Say we have a matrix $M$, an invertible matrix $P$ and a Jordan matrix $J$ such that $$ P^{-1} M P = J = \begin{pmatrix} 2 & 1 & 0 & 0 \\ 0 & 2 & 0 & 0 \\ 0 & 0 & 2 & 1 \\ 0 & 0 & 0 & 2 \end{pmatrix}. $$
Say I want to find the eigenspace for $M$. Intuitively, I would say that $$ \left\langle \begin{pmatrix} 1\\ 0\\ 0\\ 0 \end{pmatrix}, \begin{pmatrix} 0\\ 0\\ 1\\ 0 \end{pmatrix} \right\rangle, $$ but I have no idea if this is correct.
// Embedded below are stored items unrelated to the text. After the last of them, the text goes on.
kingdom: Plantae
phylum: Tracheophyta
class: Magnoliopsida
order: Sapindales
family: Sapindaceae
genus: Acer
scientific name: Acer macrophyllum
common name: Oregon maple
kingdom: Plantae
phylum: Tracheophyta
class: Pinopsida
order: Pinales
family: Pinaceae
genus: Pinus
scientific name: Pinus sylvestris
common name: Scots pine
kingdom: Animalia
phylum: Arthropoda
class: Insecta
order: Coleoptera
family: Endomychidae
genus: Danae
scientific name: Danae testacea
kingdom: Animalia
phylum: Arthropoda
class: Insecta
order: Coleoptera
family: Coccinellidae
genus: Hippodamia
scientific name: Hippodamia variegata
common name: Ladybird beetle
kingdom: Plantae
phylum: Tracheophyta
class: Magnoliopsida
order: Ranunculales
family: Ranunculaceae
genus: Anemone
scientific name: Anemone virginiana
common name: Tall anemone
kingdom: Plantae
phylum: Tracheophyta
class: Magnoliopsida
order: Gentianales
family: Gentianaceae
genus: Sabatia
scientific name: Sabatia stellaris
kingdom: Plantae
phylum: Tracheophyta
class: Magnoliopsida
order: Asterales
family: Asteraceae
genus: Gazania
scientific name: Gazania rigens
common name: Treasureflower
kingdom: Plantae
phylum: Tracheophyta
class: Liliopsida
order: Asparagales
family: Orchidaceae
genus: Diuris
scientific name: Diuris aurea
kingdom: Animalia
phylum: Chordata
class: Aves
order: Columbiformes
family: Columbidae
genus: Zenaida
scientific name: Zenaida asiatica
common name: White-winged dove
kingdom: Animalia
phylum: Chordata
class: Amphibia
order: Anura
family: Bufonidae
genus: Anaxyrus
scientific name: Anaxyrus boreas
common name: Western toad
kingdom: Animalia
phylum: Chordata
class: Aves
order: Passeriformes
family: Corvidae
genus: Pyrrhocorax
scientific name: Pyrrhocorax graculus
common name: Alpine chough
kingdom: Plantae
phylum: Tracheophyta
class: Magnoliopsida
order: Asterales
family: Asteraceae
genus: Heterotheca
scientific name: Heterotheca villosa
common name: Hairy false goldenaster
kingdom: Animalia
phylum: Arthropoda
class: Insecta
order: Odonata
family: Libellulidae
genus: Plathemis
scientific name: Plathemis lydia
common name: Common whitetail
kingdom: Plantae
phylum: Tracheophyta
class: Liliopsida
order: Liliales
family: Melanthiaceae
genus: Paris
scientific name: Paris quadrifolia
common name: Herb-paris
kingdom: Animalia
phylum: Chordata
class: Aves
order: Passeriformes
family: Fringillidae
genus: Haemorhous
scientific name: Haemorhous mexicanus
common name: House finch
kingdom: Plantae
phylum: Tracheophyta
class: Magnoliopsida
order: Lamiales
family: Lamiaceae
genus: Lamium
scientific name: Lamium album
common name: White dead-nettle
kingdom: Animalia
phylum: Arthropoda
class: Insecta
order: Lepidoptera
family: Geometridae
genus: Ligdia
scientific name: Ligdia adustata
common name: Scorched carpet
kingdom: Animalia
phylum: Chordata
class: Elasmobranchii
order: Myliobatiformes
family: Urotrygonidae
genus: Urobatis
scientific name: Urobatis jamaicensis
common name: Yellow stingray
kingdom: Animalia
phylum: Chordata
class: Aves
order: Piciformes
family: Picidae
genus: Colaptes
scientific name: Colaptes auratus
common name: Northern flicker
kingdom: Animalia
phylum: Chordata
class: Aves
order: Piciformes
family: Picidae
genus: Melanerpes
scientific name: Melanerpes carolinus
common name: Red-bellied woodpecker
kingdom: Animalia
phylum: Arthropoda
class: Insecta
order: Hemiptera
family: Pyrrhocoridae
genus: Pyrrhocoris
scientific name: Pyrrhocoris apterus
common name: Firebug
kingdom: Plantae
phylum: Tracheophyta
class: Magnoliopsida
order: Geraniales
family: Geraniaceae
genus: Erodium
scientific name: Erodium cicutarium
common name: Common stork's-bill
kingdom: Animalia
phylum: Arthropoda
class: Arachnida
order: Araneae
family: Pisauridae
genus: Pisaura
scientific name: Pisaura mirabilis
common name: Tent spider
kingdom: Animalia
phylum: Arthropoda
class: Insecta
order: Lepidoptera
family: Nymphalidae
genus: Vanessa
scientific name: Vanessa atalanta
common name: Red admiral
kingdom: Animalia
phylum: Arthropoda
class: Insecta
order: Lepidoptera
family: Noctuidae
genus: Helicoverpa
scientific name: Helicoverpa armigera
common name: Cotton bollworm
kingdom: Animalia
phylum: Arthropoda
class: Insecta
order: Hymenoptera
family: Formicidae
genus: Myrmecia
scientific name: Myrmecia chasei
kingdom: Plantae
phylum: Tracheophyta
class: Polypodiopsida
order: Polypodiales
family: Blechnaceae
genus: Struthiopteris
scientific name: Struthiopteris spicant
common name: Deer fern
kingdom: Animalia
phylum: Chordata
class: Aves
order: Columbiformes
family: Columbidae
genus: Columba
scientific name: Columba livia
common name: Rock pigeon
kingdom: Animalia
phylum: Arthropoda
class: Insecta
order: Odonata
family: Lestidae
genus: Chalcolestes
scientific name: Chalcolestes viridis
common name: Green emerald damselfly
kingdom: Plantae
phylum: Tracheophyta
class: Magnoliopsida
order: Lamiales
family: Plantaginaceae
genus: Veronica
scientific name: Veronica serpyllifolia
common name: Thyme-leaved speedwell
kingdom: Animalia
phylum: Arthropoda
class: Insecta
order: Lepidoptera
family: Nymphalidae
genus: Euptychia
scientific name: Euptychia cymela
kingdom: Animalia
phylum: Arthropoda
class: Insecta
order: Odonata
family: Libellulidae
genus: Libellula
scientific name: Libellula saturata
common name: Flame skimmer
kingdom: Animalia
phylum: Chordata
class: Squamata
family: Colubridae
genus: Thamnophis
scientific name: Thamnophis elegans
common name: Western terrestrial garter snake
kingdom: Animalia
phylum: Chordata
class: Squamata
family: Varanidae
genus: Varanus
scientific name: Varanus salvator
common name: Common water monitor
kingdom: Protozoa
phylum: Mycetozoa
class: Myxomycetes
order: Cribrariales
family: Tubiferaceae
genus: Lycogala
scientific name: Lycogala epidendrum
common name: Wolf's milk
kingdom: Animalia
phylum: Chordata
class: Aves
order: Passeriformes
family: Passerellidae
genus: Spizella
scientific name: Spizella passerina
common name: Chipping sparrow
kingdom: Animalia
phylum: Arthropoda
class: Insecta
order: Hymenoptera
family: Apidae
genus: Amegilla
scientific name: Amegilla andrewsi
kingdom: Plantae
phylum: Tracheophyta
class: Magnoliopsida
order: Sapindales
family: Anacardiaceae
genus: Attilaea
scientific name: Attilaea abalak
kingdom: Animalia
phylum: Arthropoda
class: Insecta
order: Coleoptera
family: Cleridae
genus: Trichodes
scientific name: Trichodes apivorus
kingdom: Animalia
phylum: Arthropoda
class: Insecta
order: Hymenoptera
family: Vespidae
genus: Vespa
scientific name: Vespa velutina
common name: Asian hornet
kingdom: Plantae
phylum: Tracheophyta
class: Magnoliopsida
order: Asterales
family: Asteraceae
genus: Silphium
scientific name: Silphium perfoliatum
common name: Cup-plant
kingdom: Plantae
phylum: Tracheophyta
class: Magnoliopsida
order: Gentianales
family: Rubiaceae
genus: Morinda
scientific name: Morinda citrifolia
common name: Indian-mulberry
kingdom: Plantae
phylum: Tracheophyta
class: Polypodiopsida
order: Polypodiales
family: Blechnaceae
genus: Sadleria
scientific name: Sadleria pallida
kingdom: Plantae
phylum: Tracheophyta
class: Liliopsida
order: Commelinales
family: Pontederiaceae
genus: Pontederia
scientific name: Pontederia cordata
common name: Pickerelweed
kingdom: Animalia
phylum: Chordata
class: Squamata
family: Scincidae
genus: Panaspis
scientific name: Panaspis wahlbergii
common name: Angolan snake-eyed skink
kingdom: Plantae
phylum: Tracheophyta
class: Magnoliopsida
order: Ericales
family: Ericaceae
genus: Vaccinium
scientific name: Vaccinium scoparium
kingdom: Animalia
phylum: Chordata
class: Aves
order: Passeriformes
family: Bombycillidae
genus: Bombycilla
Intuitively I would also say that the list of invariant subspaces of $M$ would be: $$ \left\langle \begin{pmatrix} 2\\ 0\\ 0\\ 0 \end{pmatrix}, \begin{pmatrix} 2\\ 1\\ 0\\ 0 \end{pmatrix} \right\rangle, \quad \left\langle \begin{pmatrix} 0\\ 0\\ 2\\ 0 \end{pmatrix}, \begin{pmatrix} 0\\ 0\\ 2\\ 1 \end{pmatrix} \right\rangle, $$ and then any combination of the "eigenspaces" $$ \begin{pmatrix} 1\\ 0\\ 0\\ 0 \end{pmatrix}, \begin{pmatrix} 0\\ 0\\ 1\\ 0 \end{pmatrix}. $$ And then of course $\mathbb{R}^{4}$ and $0$.
Am I correct? If not, is there any way of finding the eigenspaces and invariant subspaces of $M$ from the Jordan normal form $J$.
You're right: the eigenvectors are indeed ${}^{\mathrm t\mkern-1mu}(0,0, 1,0)$ and ${}^{\mathrm t\mkern-1mu}(1,0, 0,0)$, BUT when their coordinates are calculated in the new (Jordan) basis. To have their coordinates in the standard basis, just apply the change of basis matrix $P$. This means the eigenvectors are simply the 1st and 3rd columns of $P$.
Similarly for the generators of the invariant subspaces.